◆ Task requirements
All lines from the top of the records below through the line holding "right elbow: (614, 742)", and only those, should be printed exactly, minus the pictures.

##### Given records

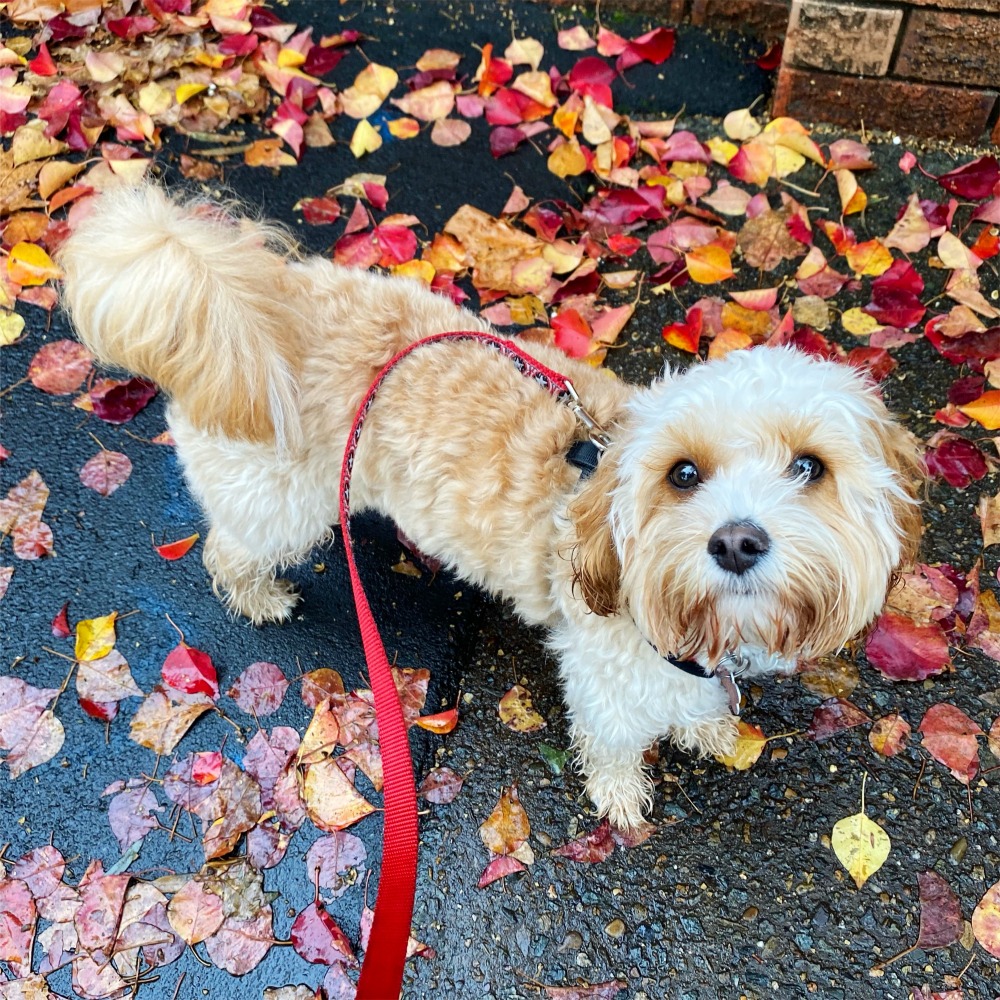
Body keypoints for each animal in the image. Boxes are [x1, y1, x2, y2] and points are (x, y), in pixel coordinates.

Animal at [60, 186, 920, 828]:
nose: (738, 542)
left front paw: (708, 725)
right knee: (229, 549)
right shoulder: (607, 677)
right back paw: (259, 594)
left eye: (810, 467)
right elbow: (614, 742)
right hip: (280, 501)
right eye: (683, 474)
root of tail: (245, 298)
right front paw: (623, 794)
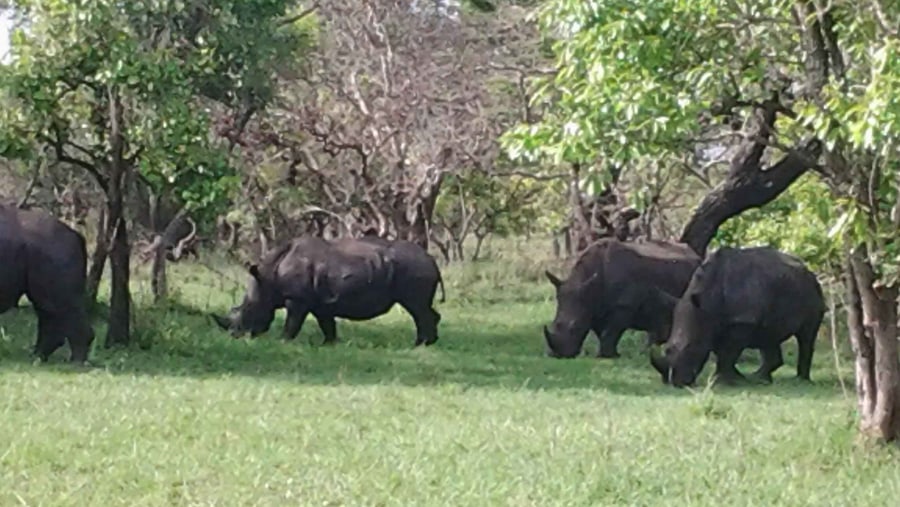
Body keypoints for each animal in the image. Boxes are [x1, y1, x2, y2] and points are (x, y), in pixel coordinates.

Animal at [0, 204, 95, 364]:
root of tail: (75, 236)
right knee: (48, 309)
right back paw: (37, 357)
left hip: (53, 252)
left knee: (62, 306)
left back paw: (75, 362)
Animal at [214, 236, 446, 348]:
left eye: (248, 309)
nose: (235, 336)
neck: (268, 277)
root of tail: (433, 260)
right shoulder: (320, 303)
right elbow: (327, 325)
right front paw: (329, 345)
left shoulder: (297, 300)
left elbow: (292, 323)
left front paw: (283, 342)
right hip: (415, 267)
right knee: (422, 308)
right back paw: (428, 343)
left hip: (414, 268)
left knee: (416, 308)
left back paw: (419, 345)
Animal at [540, 240, 704, 360]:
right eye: (554, 323)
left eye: (575, 326)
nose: (557, 355)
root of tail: (696, 254)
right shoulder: (595, 308)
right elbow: (602, 332)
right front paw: (612, 354)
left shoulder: (623, 306)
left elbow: (610, 332)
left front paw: (606, 356)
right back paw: (649, 351)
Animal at [652, 247, 828, 388]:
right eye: (667, 349)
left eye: (691, 349)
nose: (677, 383)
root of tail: (808, 270)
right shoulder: (716, 322)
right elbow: (722, 352)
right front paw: (737, 378)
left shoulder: (742, 321)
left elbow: (728, 353)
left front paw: (720, 381)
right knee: (768, 335)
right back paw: (760, 379)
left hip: (813, 292)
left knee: (806, 336)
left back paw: (800, 381)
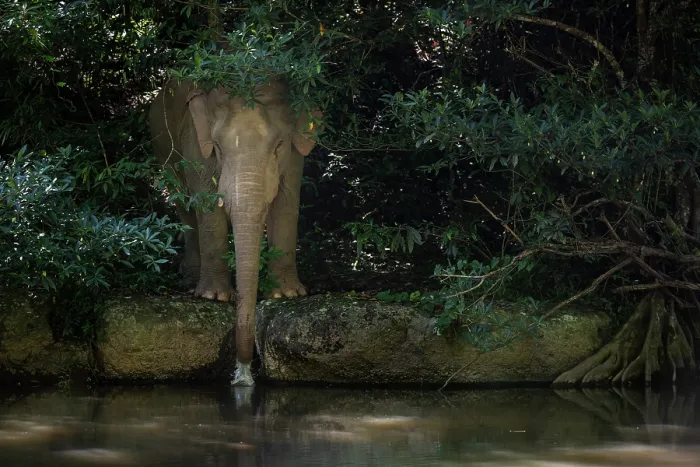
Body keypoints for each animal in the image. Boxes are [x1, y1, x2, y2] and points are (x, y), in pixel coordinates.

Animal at [149, 78, 322, 386]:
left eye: (279, 145)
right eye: (217, 147)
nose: (244, 375)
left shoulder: (293, 154)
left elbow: (287, 201)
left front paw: (286, 295)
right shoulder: (196, 143)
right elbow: (206, 201)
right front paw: (214, 298)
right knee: (183, 203)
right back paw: (190, 279)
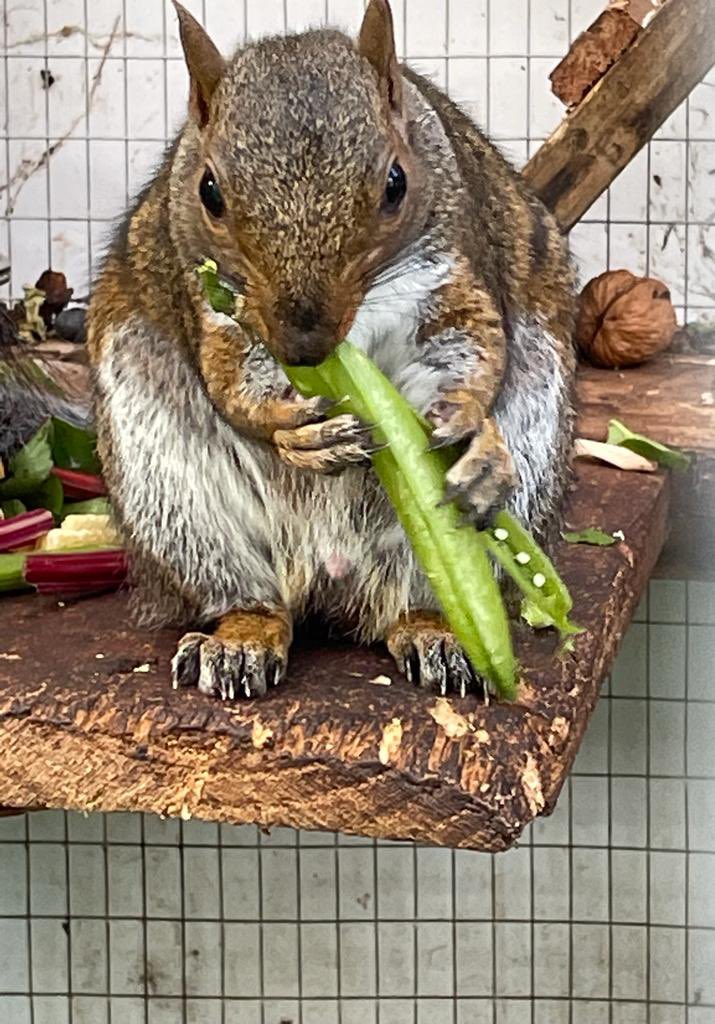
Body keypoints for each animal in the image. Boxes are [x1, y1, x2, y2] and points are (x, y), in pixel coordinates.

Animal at [84, 0, 577, 699]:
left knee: (416, 600)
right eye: (208, 191)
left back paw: (439, 632)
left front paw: (471, 433)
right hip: (169, 491)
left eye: (396, 183)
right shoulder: (209, 301)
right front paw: (296, 433)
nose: (305, 346)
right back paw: (240, 641)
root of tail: (330, 577)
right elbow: (230, 381)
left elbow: (474, 344)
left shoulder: (454, 270)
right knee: (250, 596)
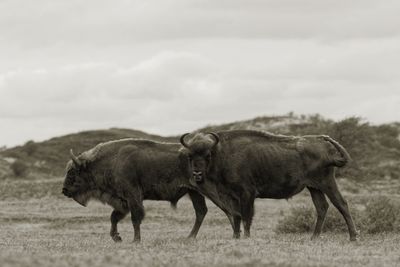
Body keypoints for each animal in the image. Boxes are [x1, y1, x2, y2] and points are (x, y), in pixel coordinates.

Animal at [62, 139, 231, 244]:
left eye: (72, 172)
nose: (64, 190)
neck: (113, 160)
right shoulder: (123, 201)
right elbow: (114, 217)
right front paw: (117, 238)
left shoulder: (133, 197)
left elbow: (135, 218)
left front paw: (135, 240)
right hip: (194, 193)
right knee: (201, 212)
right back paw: (190, 237)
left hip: (208, 191)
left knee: (226, 208)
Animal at [180, 131, 358, 242]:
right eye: (190, 155)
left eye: (208, 155)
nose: (197, 174)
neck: (222, 152)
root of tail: (325, 146)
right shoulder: (231, 196)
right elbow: (236, 215)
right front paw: (235, 237)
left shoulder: (247, 194)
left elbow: (246, 216)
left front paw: (246, 237)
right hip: (314, 188)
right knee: (322, 207)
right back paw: (313, 238)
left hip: (326, 183)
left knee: (341, 204)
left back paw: (353, 237)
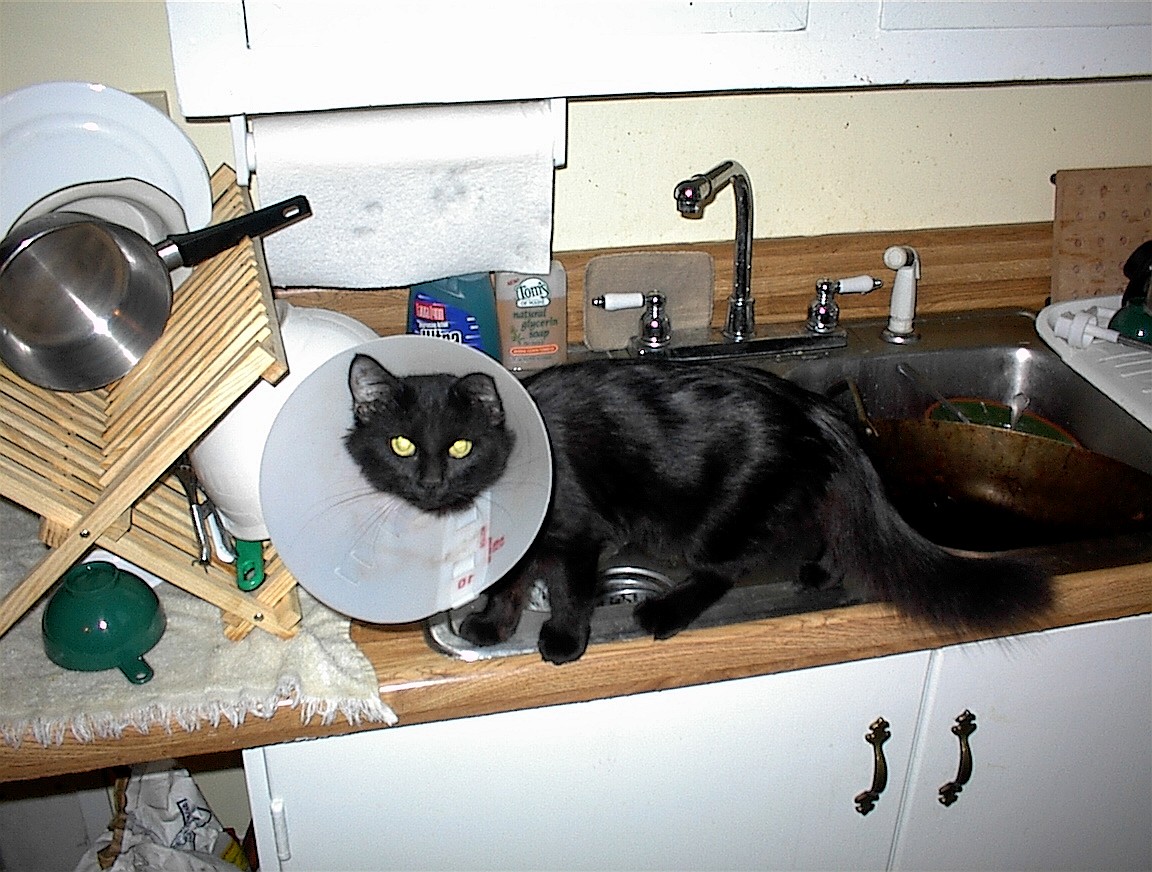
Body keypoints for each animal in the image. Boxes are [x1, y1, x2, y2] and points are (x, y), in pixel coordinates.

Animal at [345, 353, 1053, 665]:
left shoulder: (578, 532)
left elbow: (569, 589)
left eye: (460, 446)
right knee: (822, 522)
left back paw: (663, 611)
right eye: (402, 445)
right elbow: (511, 583)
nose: (432, 480)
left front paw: (564, 642)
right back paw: (822, 571)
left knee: (728, 568)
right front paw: (492, 625)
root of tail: (810, 404)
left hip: (712, 517)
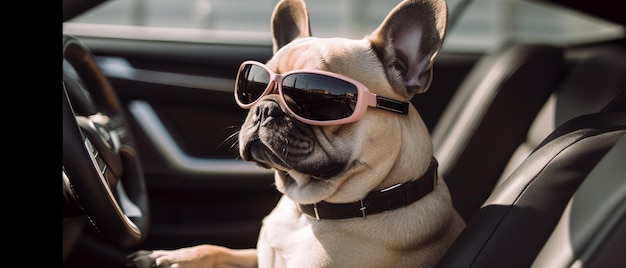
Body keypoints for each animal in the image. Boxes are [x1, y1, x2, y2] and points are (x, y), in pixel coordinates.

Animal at [128, 0, 464, 266]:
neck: (305, 212)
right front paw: (174, 256)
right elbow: (219, 249)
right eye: (254, 85)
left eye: (316, 98)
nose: (264, 109)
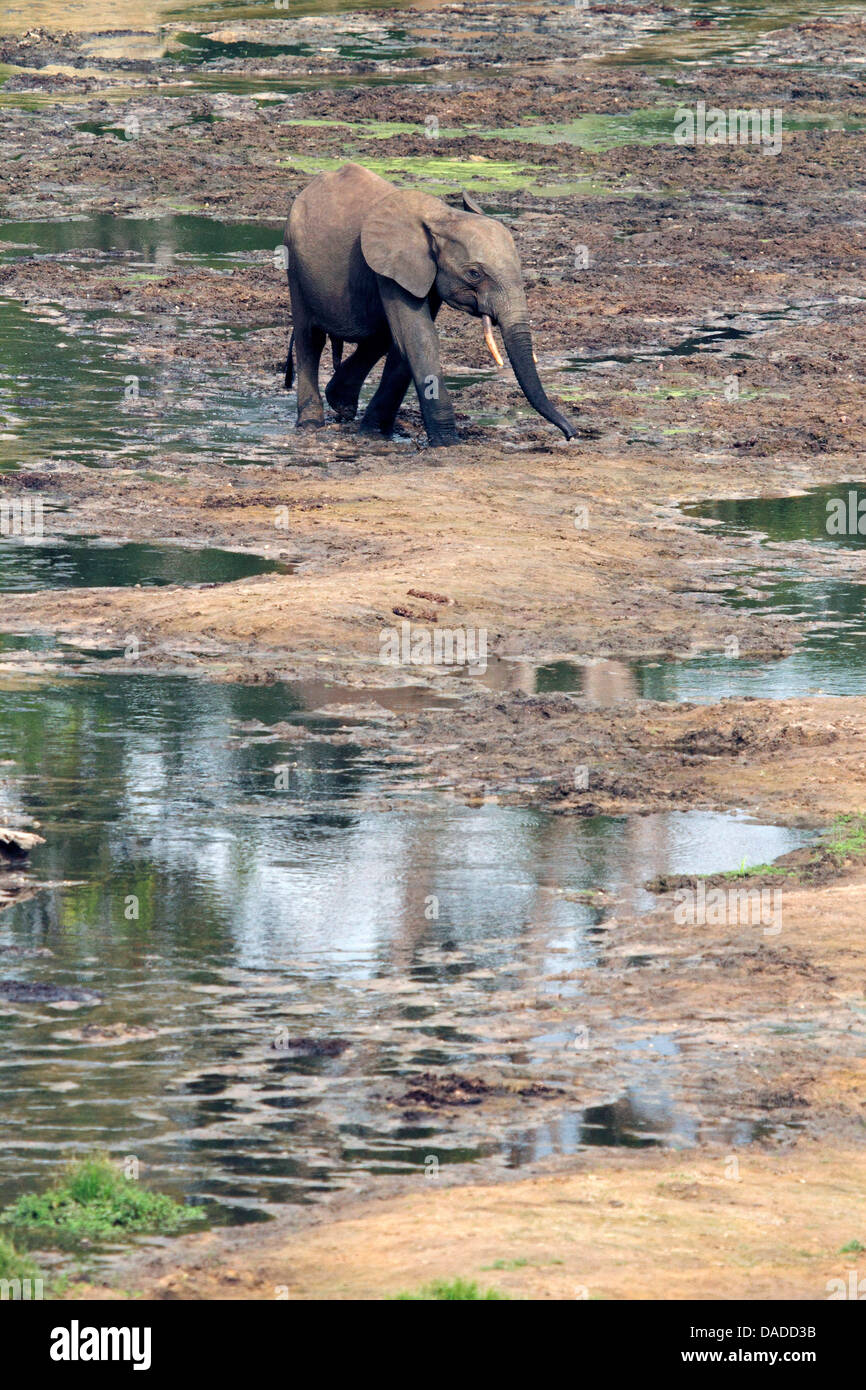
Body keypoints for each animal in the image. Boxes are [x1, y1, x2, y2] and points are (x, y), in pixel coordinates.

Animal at [284, 161, 578, 444]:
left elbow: (407, 342)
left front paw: (374, 434)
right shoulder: (392, 267)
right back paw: (311, 424)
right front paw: (448, 444)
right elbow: (419, 337)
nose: (571, 435)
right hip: (294, 259)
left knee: (381, 336)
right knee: (310, 338)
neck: (443, 218)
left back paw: (342, 405)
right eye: (474, 274)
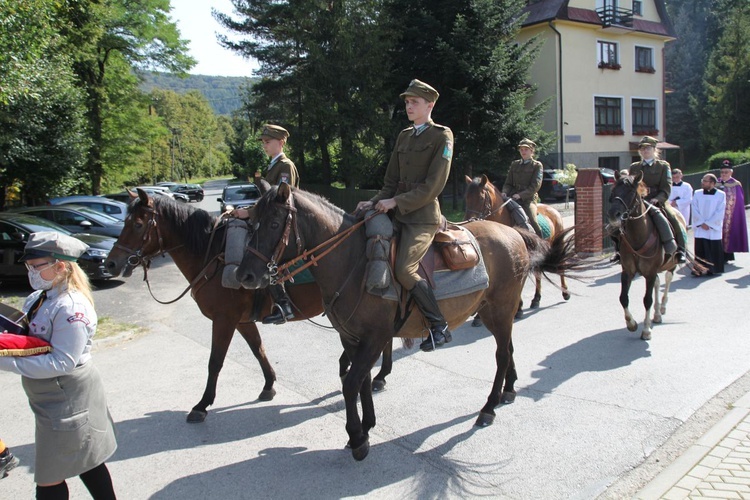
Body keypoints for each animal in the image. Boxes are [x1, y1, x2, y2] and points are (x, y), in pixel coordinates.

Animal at [103, 189, 400, 420]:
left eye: (137, 224)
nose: (111, 263)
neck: (213, 255)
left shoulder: (224, 320)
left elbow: (215, 361)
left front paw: (202, 405)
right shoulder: (242, 321)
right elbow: (258, 350)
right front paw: (269, 384)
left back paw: (377, 374)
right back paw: (376, 374)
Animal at [464, 175, 568, 308]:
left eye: (481, 198)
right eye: (466, 198)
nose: (468, 221)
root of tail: (553, 210)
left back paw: (565, 292)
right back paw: (536, 298)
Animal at [608, 172, 684, 340]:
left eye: (631, 192)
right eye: (613, 191)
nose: (613, 214)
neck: (637, 236)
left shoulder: (650, 272)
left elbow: (647, 300)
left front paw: (646, 330)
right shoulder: (628, 271)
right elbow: (623, 298)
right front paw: (631, 323)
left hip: (671, 264)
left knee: (667, 279)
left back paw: (662, 308)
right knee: (657, 283)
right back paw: (656, 314)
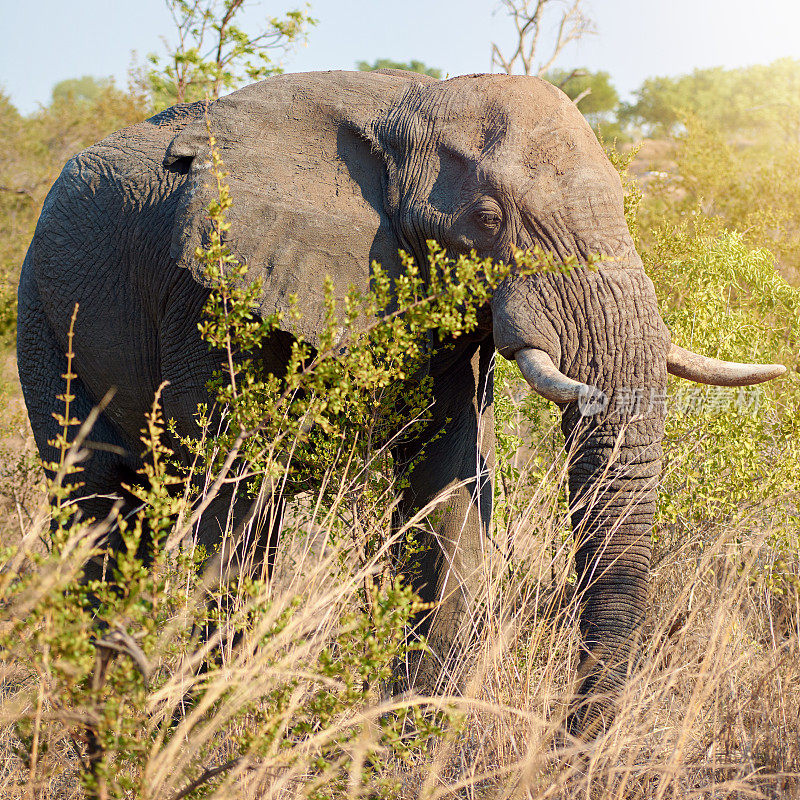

##########

◆ Exercise response
Body keypoints for each animal in the image. Boxes are [x1, y1, x2, y2] and points are (x, y), in pixel coordinates.

Animal at [60, 186, 920, 828]:
nose: (738, 542)
left front paw: (708, 725)
right knee: (229, 549)
right shoulder: (607, 677)
right back paw: (259, 594)
left eye: (810, 467)
right elbow: (614, 742)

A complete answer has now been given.